Data extracts ::
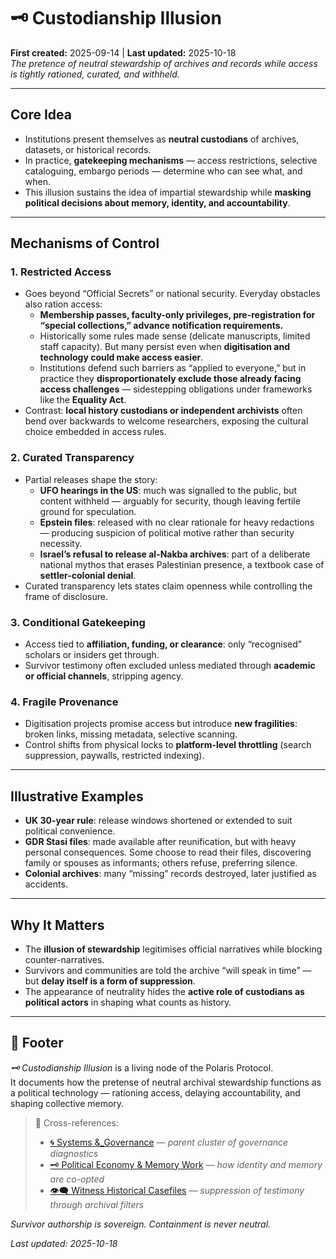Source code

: # 🗝 Custodianship Illusion  
**First created:** 2025-09-14 | **Last updated:** 2025-10-18  
*The pretence of neutral stewardship of archives and records while access is tightly rationed, curated, and withheld.*  

---

## Core Idea  
- Institutions present themselves as **neutral custodians** of archives, datasets, or historical records.  
- In practice, **gatekeeping mechanisms** — access restrictions, selective cataloguing, embargo periods — determine who can see what, and when.  
- This illusion sustains the idea of impartial stewardship while **masking political decisions about memory, identity, and accountability**.  

---

## Mechanisms of Control  

### 1. Restricted Access  
- Goes beyond “Official Secrets” or national security. Everyday obstacles also ration access:  
  - **Membership passes, faculty-only privileges, pre-registration for “special collections,” advance notification requirements.**  
  - Historically some rules made sense (delicate manuscripts, limited staff capacity). But many persist even when **digitisation and technology could make access easier**.  
  - Institutions defend such barriers as “applied to everyone,” but in practice they **disproportionately exclude those already facing access challenges** — sidestepping obligations under frameworks like the **Equality Act**.  
- Contrast: **local history custodians or independent archivists** often bend over backwards to welcome researchers, exposing the cultural choice embedded in access rules.  

### 2. Curated Transparency  
- Partial releases shape the story:  
  - **UFO hearings in the US**: much was signalled to the public, but content withheld — arguably for security, though leaving fertile ground for speculation.  
  - **Epstein files**: released with no clear rationale for heavy redactions — producing suspicion of political motive rather than security necessity.  
  - **Israel’s refusal to release al-Nakba archives**: part of a deliberate national mythos that erases Palestinian presence, a textbook case of **settler-colonial denial**.  
- Curated transparency lets states claim openness while controlling the frame of disclosure.  

### 3. Conditional Gatekeeping  
- Access tied to **affiliation, funding, or clearance**: only “recognised” scholars or insiders get through.  
- Survivor testimony often excluded unless mediated through **academic or official channels**, stripping agency.  

### 4. Fragile Provenance  
- Digitisation projects promise access but introduce **new fragilities**: broken links, missing metadata, selective scanning.  
- Control shifts from physical locks to **platform-level throttling** (search suppression, paywalls, restricted indexing).  

---

## Illustrative Examples  
- **UK 30-year rule**: release windows shortened or extended to suit political convenience.  
- **GDR Stasi files**: made available after reunification, but with heavy personal consequences. Some choose to read their files, discovering family or spouses as informants; others refuse, preferring silence.  
- **Colonial archives**: many “missing” records destroyed, later justified as accidents.  

---

## Why It Matters  
- The **illusion of stewardship** legitimises official narratives while blocking counter-narratives.  
- Survivors and communities are told the archive “will speak in time” — but **delay itself is a form of suppression**.  
- The appearance of neutrality hides the **active role of custodians as political actors** in shaping what counts as history.  

---

## 🏮 Footer  

*🗝 Custodianship Illusion* is a living node of the Polaris Protocol.  
It documents how the pretense of neutral archival stewardship functions as a political technology — rationing access, delaying accountability, and shaping collective memory.  

> 📡 Cross-references:
> 
> - [🌀 Systems &_Governance](../../🌀_System_Governance/README.md) — *parent cluster of governance diagnostics*  
> - [🗝️ Political Economy & Memory Work](./README.md) — *how identity and memory are co-opted*  
> - [👁️‍🗨️ Witness Historical Casefiles](../../🫀_Our_Hearts_Our_Minds/👁️‍🗨️_Witness_Historical_Casefiles/README.md) — *suppression of testimony through archival filters*  

*Survivor authorship is sovereign. Containment is never neutral.*  

_Last updated: 2025-10-18_  

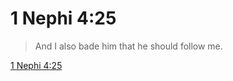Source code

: # 1 Nephi 4:25

> And I also bade him that he should follow me.

[1 Nephi 4:25](https://www.churchofjesuschrist.org/study/scriptures/bofm/1-ne/4?lang=eng&id=p25#p25)


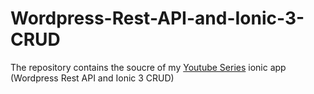 # Wordpress-Rest-API-and-Ionic-3-CRUD
The repository contains the soucre of my [Youtube Series](https://www.youtube.com/playlist?list=PLxXXUKNBoPJCDi6iw-LwezARiX-x96MUX) ionic app (Wordpress Rest API and Ionic 3 CRUD)
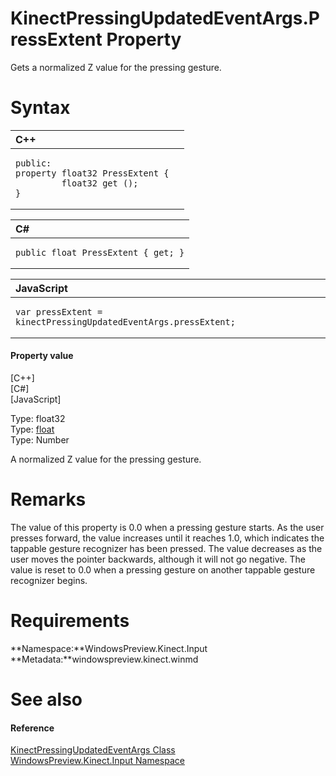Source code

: KinectPressingUpdatedEventArgs.PressExtent Property  
===================================================  

Gets a normalized Z value for the pressing gesture. <span id="syntaxSection"></span>

Syntax  
======  

<table>
<colgroup>
<col width="100%" />
</colgroup>
<thead>
<tr class="header">
<th align="left">C++</th>
</tr>
</thead>
<tbody>
<tr class="odd">
<td align="left"><pre><code>public:  
property float32 PressExtent {  
         float32 get ();  
}</code></pre></td>
</tr>
</tbody>
</table>

<table>
<colgroup>
<col width="100%" />
</colgroup>
<thead>
<tr class="header">
<th align="left">C#</th>
</tr>
</thead>
<tbody>
<tr class="odd">
<td align="left"><pre><code>public float PressExtent { get; }</code></pre></td>
</tr>
</tbody>
</table>

<table>
<colgroup>
<col width="100%" />
</colgroup>
<thead>
<tr class="header">
<th align="left">JavaScript</th>
</tr>
</thead>
<tbody>
<tr class="odd">
<td align="left"><pre><code>var pressExtent = kinectPressingUpdatedEventArgs.pressExtent;</code></pre></td>
</tr>
</tbody>
</table>

<span id="ID4ER"></span>
#### Property value  

[C++]   
 [C\#]   
 [JavaScript]   

Type: float32  
Type: [float](http://msdn.microsoft.com/en-us/library/system.single.aspx)  
Type: Number  

A normalized Z value for the pressing gesture.  

<span id="remarks"></span>

Remarks  
=======  

The value of this property is 0.0 when a pressing gesture starts. As the user presses forward, the value increases until it reaches 1.0, which indicates the tappable gesture recognizer has been pressed. The value decreases as the user moves the pointer backwards, although it will not go negative. The value is reset to 0.0 when a pressing gesture on another tappable gesture recognizer begins.  

<span id="requirements"></span>

Requirements  
============  

**Namespace:**WindowsPreview.Kinect.Input  
**Metadata:**windowspreview.kinect.winmd  

<span id="ID4E5"></span>

See also  
========  

<span id="ID4EAB"></span>
#### Reference  

[KinectPressingUpdatedEventArgs Class](../../KinectPressingUpdatedEve.md)  
 [WindowsPreview.Kinect.Input Namespace](../../../Kinect.Input.md)  



<!--Please do not edit the data in the comment block below.-->
<!--
TOCTitle : PressExtent Property
RLTitle : KinectPressingUpdatedEventArgs.PressExtent Property
KeywordK : PressExtent property
KeywordK : KinectPressingUpdatedEventArgs.PressExtent property
KeywordF : WindowsPreview.Kinect.Input.KinectPressingUpdatedEventArgs.PressExtent
KeywordF : KinectPressingUpdatedEventArgs.PressExtent
KeywordF : PressExtent
KeywordF : WindowsPreview.Kinect.Input.KinectPressingUpdatedEventArgs.PressExtent
KeywordA : P:WindowsPreview.Kinect.Input.KinectPressingUpdatedEventArgs.PressExtent
AssetID : P:WindowsPreview.Kinect.Input.KinectPressingUpdatedEventArgs.PressExtent
Locale : en-us
CommunityContent : 1
APIType : Managed
APILocation : windowspreview.kinect.winmd
APIName : WindowsPreview.Kinect.Input.KinectPressingUpdatedEventArgs.PressExtent
TargetOS : Windows
TopicType : kbSyntax
DevLang : VB
DevLang : CSharp
DevLang : JavaScript
DevLang : C++
DocSet : K4Wv2
ProjType : K4Wv2Proj
Technology : Kinect for Windows
Product : Kinect for Windows SDK v2
productversion : 20
-->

Job item ::
Locate and copy every line in the rows above that contains the word "normalized".

Exercise output ::
Gets a normalized Z value for the pressing gesture. <span id="syntaxSection"></span>
A normalized Z value for the pressing gesture.  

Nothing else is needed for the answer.